Find how many lines in the data below include the word "butt", then write only that number.

....

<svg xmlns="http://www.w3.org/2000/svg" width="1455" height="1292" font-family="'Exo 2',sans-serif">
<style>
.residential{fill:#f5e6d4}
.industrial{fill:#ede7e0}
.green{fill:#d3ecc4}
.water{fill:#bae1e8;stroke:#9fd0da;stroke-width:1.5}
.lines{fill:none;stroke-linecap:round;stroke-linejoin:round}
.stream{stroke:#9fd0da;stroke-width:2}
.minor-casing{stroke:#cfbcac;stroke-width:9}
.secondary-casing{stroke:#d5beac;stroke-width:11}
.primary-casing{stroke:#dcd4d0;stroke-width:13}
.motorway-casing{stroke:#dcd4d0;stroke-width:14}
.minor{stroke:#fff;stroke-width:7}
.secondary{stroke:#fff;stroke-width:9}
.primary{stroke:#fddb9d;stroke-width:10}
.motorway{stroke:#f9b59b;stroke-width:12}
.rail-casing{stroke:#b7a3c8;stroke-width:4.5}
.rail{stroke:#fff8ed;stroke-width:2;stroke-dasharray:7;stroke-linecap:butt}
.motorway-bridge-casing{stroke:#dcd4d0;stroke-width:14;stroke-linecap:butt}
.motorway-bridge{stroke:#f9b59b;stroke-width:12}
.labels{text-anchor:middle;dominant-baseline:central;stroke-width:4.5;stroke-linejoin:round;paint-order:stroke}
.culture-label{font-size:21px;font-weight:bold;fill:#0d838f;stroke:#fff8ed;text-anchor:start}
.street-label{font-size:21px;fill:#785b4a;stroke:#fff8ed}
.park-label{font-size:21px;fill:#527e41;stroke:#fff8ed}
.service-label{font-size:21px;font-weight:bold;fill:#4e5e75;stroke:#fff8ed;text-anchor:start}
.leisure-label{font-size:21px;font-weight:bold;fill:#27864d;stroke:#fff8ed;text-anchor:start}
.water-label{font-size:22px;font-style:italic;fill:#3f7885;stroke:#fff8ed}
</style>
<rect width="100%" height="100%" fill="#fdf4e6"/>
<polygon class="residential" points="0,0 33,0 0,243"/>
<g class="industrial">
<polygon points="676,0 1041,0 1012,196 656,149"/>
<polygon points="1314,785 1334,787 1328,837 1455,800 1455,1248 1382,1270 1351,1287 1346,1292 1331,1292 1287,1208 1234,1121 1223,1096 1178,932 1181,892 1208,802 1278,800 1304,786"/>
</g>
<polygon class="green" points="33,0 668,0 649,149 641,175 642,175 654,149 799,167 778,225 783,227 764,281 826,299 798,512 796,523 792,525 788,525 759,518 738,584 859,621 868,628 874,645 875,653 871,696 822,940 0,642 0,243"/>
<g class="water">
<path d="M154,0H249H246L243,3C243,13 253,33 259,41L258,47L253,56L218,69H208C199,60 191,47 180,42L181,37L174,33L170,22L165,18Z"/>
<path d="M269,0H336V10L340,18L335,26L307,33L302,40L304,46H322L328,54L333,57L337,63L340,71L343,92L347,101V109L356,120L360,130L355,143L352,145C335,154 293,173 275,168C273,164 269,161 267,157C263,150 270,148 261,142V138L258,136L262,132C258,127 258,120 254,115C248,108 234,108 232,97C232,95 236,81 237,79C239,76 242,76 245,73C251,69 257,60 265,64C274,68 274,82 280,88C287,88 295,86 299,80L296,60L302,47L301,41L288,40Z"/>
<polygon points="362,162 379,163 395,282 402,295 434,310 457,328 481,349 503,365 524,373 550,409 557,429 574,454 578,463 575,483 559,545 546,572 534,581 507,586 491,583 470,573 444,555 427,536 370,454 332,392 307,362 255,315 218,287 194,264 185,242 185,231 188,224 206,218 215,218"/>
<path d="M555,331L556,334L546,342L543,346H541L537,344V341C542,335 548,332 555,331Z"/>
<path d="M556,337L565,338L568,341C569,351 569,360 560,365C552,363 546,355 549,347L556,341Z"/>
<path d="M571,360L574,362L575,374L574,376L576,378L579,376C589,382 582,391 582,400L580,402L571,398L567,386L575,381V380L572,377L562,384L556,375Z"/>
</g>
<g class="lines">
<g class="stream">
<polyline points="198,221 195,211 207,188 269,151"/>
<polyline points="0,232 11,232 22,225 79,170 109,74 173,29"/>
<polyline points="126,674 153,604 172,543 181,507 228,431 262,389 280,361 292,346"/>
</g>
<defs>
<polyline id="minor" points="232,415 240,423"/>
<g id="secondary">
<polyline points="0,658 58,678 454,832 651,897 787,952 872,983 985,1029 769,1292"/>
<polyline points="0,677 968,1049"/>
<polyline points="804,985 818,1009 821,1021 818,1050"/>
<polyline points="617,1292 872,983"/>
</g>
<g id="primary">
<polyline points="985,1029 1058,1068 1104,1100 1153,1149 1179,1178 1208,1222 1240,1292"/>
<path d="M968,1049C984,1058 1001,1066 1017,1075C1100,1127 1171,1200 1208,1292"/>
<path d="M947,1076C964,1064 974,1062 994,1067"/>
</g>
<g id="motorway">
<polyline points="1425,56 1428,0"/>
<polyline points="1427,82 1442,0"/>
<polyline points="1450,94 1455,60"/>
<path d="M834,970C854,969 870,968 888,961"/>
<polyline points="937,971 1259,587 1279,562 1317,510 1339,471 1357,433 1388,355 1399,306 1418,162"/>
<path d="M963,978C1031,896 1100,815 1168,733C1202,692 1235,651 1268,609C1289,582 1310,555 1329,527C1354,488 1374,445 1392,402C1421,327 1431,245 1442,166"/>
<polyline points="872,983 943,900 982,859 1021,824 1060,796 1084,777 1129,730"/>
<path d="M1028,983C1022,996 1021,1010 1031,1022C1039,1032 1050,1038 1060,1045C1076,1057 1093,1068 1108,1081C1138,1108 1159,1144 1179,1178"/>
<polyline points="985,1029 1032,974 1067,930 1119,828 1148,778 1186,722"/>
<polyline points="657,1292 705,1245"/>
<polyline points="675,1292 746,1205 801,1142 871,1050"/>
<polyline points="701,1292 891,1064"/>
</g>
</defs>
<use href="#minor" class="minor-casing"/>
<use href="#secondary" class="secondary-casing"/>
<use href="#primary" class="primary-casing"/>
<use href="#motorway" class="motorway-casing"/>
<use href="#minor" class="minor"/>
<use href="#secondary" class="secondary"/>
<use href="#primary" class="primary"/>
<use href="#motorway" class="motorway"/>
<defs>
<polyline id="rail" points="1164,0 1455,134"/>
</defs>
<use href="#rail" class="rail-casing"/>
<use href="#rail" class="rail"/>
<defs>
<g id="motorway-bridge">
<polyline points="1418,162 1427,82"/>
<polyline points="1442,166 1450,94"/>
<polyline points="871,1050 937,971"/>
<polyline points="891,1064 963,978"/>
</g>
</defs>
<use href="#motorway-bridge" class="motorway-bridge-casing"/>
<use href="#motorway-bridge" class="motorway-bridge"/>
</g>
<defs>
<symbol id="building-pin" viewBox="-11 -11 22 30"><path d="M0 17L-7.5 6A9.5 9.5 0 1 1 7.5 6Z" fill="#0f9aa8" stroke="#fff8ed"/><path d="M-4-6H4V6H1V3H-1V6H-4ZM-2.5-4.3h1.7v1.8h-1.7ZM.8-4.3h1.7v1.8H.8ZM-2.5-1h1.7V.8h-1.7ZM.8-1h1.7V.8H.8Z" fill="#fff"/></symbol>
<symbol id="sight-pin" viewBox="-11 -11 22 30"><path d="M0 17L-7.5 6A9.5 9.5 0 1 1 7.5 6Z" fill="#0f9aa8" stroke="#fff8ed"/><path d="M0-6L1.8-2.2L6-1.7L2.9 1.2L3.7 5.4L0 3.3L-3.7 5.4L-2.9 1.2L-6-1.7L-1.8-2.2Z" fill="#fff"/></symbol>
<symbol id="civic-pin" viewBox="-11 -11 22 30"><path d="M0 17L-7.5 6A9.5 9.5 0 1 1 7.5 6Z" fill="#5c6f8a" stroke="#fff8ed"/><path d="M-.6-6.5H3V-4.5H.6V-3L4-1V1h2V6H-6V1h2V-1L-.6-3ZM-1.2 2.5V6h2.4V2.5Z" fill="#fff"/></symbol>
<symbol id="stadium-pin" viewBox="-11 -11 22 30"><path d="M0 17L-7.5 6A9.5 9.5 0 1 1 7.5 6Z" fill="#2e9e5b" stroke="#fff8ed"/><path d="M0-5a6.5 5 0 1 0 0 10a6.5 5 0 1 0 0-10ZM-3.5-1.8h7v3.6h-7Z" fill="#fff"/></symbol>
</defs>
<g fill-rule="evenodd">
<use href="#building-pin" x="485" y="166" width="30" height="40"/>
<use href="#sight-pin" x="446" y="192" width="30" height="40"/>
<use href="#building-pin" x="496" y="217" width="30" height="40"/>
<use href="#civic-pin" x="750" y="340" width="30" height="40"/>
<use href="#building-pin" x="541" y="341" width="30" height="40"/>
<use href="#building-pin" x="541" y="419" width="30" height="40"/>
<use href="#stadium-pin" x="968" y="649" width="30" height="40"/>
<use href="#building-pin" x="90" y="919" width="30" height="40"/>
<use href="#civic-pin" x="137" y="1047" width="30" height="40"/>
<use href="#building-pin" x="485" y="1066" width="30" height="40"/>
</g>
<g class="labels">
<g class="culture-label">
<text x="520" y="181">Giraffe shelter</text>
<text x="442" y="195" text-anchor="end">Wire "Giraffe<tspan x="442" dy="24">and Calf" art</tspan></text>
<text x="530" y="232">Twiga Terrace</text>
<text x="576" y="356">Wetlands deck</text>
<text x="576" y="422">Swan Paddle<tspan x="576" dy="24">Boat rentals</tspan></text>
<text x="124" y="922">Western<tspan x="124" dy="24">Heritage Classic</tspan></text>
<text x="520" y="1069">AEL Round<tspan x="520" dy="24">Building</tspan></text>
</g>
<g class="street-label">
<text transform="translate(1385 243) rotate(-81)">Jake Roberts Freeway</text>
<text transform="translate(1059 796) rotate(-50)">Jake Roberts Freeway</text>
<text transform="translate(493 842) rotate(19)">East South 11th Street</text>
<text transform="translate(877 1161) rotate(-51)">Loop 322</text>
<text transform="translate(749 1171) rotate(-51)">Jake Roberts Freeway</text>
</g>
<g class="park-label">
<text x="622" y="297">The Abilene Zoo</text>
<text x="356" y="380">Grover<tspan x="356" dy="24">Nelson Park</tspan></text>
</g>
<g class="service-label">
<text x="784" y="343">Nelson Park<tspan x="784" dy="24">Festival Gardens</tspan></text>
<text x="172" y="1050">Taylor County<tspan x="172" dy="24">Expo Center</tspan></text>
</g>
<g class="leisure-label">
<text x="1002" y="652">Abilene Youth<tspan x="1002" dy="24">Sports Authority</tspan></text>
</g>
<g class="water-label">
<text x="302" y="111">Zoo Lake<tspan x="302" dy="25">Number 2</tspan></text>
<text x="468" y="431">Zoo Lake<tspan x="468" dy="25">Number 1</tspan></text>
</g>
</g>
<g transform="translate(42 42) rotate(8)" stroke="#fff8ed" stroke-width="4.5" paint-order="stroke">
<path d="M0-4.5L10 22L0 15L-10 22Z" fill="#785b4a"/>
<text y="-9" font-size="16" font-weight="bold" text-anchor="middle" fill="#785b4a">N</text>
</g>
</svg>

....

## Task result
2